[Boundary labeling items]

○ ○ ○

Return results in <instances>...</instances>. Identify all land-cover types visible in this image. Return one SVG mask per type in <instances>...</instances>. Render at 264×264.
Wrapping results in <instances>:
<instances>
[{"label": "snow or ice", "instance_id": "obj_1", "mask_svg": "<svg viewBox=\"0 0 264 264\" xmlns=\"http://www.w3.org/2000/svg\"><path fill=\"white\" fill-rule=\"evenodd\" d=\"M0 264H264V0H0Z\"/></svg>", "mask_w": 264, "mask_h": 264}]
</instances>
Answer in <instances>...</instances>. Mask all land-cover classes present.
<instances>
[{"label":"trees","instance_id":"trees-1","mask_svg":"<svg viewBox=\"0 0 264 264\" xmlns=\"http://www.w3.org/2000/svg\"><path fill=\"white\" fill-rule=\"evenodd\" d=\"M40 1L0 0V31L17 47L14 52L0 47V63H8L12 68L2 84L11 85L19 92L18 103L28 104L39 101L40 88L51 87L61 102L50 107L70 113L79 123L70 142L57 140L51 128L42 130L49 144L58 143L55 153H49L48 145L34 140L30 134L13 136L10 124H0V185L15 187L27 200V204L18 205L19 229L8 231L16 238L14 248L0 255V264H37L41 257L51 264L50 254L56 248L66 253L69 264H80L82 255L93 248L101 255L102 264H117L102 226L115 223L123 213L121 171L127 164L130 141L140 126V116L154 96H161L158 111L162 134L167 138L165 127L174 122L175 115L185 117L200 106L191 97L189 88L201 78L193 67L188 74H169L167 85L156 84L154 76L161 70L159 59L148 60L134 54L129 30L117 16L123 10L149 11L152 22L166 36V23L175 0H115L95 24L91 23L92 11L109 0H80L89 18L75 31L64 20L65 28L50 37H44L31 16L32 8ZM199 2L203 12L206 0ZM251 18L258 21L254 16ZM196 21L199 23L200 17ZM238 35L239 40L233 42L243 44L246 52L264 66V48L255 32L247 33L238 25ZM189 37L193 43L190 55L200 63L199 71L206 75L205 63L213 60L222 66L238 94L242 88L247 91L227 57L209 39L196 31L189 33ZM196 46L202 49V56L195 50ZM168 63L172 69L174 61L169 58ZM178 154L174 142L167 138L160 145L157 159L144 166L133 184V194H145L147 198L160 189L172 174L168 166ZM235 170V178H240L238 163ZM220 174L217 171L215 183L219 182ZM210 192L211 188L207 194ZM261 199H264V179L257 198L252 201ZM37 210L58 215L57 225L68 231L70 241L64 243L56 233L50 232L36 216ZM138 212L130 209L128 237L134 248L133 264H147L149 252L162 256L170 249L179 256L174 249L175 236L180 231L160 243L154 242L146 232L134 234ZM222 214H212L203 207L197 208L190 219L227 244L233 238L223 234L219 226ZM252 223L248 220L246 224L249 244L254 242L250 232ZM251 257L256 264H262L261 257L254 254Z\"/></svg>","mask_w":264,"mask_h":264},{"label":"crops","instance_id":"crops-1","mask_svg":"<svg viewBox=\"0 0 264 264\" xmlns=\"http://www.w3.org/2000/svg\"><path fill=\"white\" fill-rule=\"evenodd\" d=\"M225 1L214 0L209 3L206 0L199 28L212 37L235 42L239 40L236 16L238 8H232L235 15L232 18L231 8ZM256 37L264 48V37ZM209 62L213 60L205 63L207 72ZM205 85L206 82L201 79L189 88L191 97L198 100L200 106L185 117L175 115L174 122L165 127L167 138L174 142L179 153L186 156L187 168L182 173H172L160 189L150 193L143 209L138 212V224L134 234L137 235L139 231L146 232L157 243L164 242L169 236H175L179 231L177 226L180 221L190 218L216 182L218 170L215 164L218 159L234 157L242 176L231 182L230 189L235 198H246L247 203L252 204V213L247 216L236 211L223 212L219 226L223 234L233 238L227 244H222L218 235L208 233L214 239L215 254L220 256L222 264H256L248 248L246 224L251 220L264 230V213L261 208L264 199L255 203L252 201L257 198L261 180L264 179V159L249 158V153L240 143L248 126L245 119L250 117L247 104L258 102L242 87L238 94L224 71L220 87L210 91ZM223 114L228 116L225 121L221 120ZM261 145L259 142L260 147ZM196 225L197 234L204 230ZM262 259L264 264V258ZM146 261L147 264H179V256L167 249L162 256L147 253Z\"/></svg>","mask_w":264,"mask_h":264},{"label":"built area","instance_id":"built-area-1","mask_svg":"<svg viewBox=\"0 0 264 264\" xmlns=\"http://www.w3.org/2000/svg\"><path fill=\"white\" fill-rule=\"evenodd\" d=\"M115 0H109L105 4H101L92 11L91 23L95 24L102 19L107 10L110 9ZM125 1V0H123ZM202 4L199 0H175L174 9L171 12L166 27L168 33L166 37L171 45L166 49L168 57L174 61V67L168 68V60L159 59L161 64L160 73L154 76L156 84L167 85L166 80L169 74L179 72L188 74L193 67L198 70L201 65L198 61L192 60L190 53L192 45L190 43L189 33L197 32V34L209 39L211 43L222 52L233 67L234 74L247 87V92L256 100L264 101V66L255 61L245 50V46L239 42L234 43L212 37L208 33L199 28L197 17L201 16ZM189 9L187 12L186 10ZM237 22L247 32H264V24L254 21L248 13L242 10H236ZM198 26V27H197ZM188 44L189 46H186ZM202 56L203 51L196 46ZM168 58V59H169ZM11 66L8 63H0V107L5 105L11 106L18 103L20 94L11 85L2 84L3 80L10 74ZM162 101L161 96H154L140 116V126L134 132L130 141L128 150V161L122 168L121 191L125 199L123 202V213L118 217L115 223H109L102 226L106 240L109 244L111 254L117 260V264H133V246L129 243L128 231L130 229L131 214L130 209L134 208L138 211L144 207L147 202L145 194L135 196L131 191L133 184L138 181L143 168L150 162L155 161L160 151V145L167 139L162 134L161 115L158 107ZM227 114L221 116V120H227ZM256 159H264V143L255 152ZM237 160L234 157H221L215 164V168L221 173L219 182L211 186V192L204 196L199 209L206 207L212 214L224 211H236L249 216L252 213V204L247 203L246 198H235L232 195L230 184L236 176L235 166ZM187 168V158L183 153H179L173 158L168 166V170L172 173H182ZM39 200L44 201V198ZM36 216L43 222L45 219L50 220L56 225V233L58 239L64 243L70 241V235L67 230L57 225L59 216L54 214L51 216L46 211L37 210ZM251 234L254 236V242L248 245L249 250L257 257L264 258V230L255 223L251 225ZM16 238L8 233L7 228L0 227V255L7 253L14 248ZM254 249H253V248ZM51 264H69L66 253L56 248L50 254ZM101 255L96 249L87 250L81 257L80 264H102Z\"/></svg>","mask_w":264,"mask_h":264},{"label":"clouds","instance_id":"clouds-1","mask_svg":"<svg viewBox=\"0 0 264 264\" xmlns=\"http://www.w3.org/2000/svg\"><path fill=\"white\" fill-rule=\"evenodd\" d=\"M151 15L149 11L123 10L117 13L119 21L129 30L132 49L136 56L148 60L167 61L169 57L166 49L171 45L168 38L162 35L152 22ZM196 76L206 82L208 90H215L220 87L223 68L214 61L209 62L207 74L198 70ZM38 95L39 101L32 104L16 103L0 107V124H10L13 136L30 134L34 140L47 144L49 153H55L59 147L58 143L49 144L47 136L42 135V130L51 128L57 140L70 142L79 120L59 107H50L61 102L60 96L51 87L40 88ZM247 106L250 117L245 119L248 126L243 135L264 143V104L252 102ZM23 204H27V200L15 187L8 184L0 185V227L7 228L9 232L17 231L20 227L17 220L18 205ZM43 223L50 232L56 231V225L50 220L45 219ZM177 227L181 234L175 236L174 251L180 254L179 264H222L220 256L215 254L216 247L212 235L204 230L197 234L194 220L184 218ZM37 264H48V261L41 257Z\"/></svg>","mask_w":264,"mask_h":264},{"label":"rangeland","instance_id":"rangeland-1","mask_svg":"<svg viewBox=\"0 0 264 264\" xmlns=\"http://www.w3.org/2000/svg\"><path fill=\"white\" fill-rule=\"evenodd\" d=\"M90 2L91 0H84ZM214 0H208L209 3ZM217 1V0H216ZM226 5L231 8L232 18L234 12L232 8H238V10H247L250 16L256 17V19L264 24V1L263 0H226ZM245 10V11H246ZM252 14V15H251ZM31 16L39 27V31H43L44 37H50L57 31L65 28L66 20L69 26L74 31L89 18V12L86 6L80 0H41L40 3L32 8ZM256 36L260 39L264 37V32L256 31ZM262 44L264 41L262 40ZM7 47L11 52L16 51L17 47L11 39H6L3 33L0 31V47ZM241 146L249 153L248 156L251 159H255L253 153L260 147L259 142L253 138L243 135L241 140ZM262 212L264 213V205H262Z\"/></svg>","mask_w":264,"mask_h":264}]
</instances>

○ ○ ○

What you have to do: Report how many lines of the material above contain the string "results", with case counting. Give only the number.

Full response: 2